Can you copy the listing below, swapping every "centimetres" for "centimeters", leaving everything else unchanged and the pictures out?

(RECORD SET):
··········

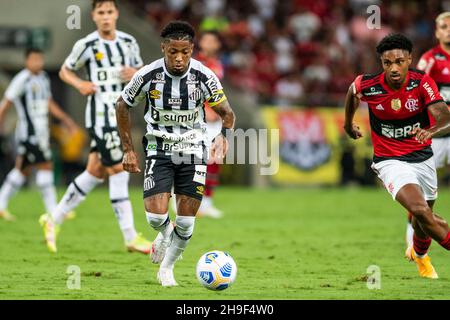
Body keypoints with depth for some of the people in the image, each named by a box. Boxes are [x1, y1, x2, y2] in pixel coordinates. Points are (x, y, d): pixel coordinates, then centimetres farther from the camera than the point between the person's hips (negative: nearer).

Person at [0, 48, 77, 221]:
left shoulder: (43, 78, 14)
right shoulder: (21, 80, -12)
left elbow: (49, 103, 23)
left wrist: (65, 118, 15)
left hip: (41, 132, 9)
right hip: (28, 132, -9)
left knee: (23, 169, 12)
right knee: (45, 166, -12)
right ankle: (52, 210, -11)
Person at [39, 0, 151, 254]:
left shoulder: (129, 42, 7)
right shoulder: (87, 45, -7)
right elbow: (65, 71, 5)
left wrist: (136, 74, -6)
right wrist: (80, 84, -14)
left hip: (122, 115, 6)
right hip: (100, 116, -6)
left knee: (95, 172, 11)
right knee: (118, 171, -10)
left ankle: (55, 219, 25)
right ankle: (130, 237, -8)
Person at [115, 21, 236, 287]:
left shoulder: (204, 76, -14)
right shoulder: (148, 75, -14)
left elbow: (226, 112, 0)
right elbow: (123, 106, 3)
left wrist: (224, 135, -23)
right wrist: (129, 150, 1)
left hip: (193, 151, 0)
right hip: (159, 150, 0)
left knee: (186, 222, -2)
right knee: (156, 217, -15)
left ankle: (167, 269, 22)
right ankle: (165, 234, 22)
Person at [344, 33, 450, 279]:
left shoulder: (422, 83, -19)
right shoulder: (368, 85, -17)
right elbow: (352, 92, 9)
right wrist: (349, 123, 23)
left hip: (423, 157, 2)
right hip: (391, 161, -2)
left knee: (422, 222, 19)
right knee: (420, 210, -27)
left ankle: (419, 254, 53)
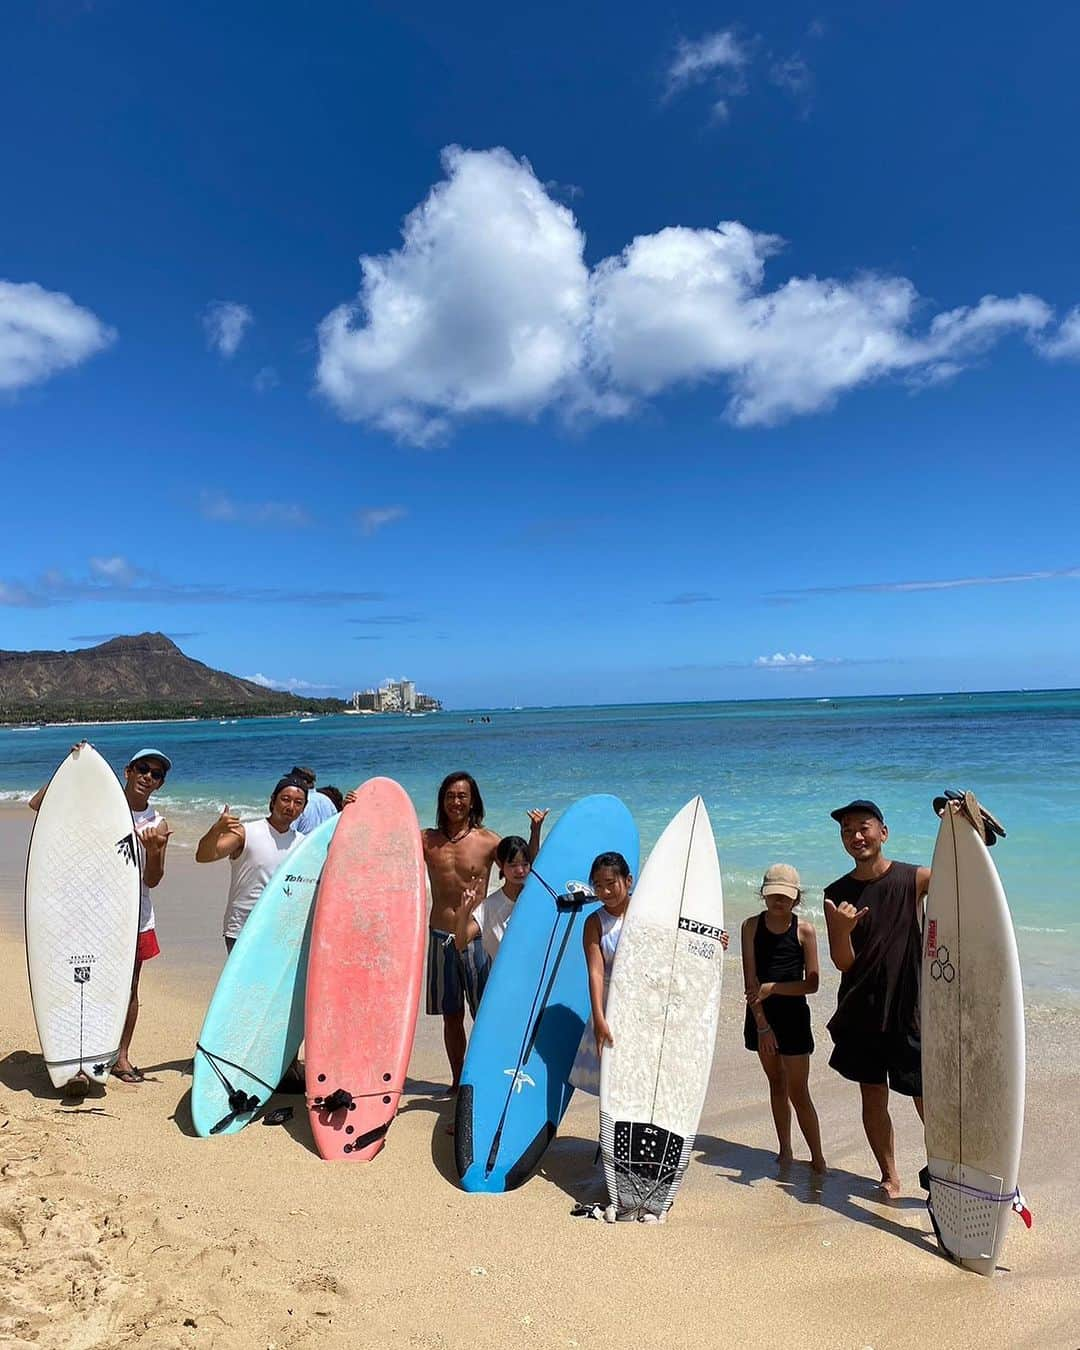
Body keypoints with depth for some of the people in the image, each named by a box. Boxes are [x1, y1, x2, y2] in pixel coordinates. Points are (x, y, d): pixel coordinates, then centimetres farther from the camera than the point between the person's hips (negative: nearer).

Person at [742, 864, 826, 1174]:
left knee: (798, 1092, 0)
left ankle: (818, 1159, 13)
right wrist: (762, 1025, -11)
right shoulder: (752, 926, -4)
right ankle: (785, 1151, 27)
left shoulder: (805, 930, -8)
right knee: (776, 1082, 15)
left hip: (793, 1015, -3)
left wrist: (771, 988, -21)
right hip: (760, 1015, 3)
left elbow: (811, 983, -9)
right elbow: (750, 979, -7)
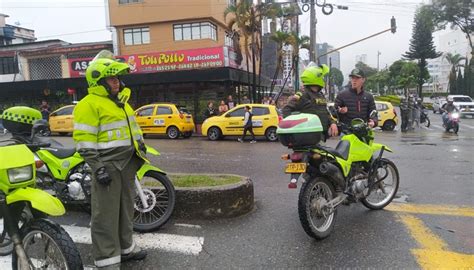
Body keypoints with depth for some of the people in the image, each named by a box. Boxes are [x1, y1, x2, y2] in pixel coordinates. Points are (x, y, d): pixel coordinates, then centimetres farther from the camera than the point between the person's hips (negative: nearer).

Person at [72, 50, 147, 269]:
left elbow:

··········

(OUTPUT BELOW):
Body keypoints with depth for some of the people in the image, each named by a box. Boxes are [x1, y1, x2, y2] in pixel coordinates. Points are (x, y, d): pixel coordinates, then centimeters farther from the camera than the point between the person's hips (negative: nearer).

Person at [0, 48, 77, 221]:
left shoulder: (43, 78, 14)
right shoulder: (21, 80, -12)
left elbow: (49, 103, 23)
left wrist: (65, 118, 15)
left hip: (41, 132, 9)
right hip: (28, 132, -9)
left knee: (23, 169, 12)
right knee: (45, 166, -12)
right ankle: (52, 210, -11)
Person at [39, 0, 151, 254]:
left shoulder: (129, 42, 7)
right shoulder: (87, 45, -7)
right elbow: (65, 71, 5)
left wrist: (136, 74, -6)
right wrist: (80, 84, -14)
left hip: (122, 115, 6)
right hip: (100, 116, -6)
left knee: (95, 172, 11)
right knee: (118, 171, -10)
left ankle: (55, 219, 25)
right ankle: (130, 237, -8)
Person at [115, 21, 236, 287]:
left shoulder: (204, 76, -14)
right shoulder: (148, 75, -14)
left elbow: (226, 112, 0)
right elbow: (123, 106, 3)
left wrist: (224, 135, -23)
right wrist: (129, 150, 1)
left hip: (193, 151, 0)
right hip: (159, 150, 0)
left knee: (186, 222, -2)
right knee: (156, 217, -15)
left ankle: (167, 269, 22)
right ankle: (165, 234, 22)
Person at [344, 33, 450, 279]:
left shoulder: (422, 83, -19)
right shoulder: (368, 85, -17)
right elbow: (352, 92, 9)
right wrist: (349, 123, 23)
left hip: (423, 157, 2)
right hip: (391, 161, -2)
left knee: (422, 222, 19)
right knee: (420, 210, -27)
left ankle: (419, 254, 53)
Body keypoints with depth for some of the people in the image, each named by a box. Boxes are [x1, y1, x2, y2] in pixel coordinates. Points are (x, y, d): pixel coordinates, then centimeters farther from the camera than the point between the person's hips (negative: nearer).

Person at [742, 864, 826, 1174]:
left knee: (798, 1092, 0)
left ankle: (818, 1159, 13)
right wrist: (762, 1025, -11)
right shoulder: (752, 926, -4)
right ankle: (785, 1151, 27)
left shoulder: (805, 930, -8)
right knee: (776, 1082, 15)
left hip: (793, 1015, -3)
left wrist: (771, 988, -21)
right hip: (760, 1015, 3)
left elbow: (811, 983, -9)
right elbow: (750, 979, -7)
Body keypoints with depth for some of the people in the image, each named by a box. Boxes are [x1, y1, x2, y2] in pixel coordinates. Points are (x, y, d): pixel coordinates, then centimeters farther from the camera than the point between the person's hips (negative: nearer).

Person at [72, 50, 147, 269]:
left elbow:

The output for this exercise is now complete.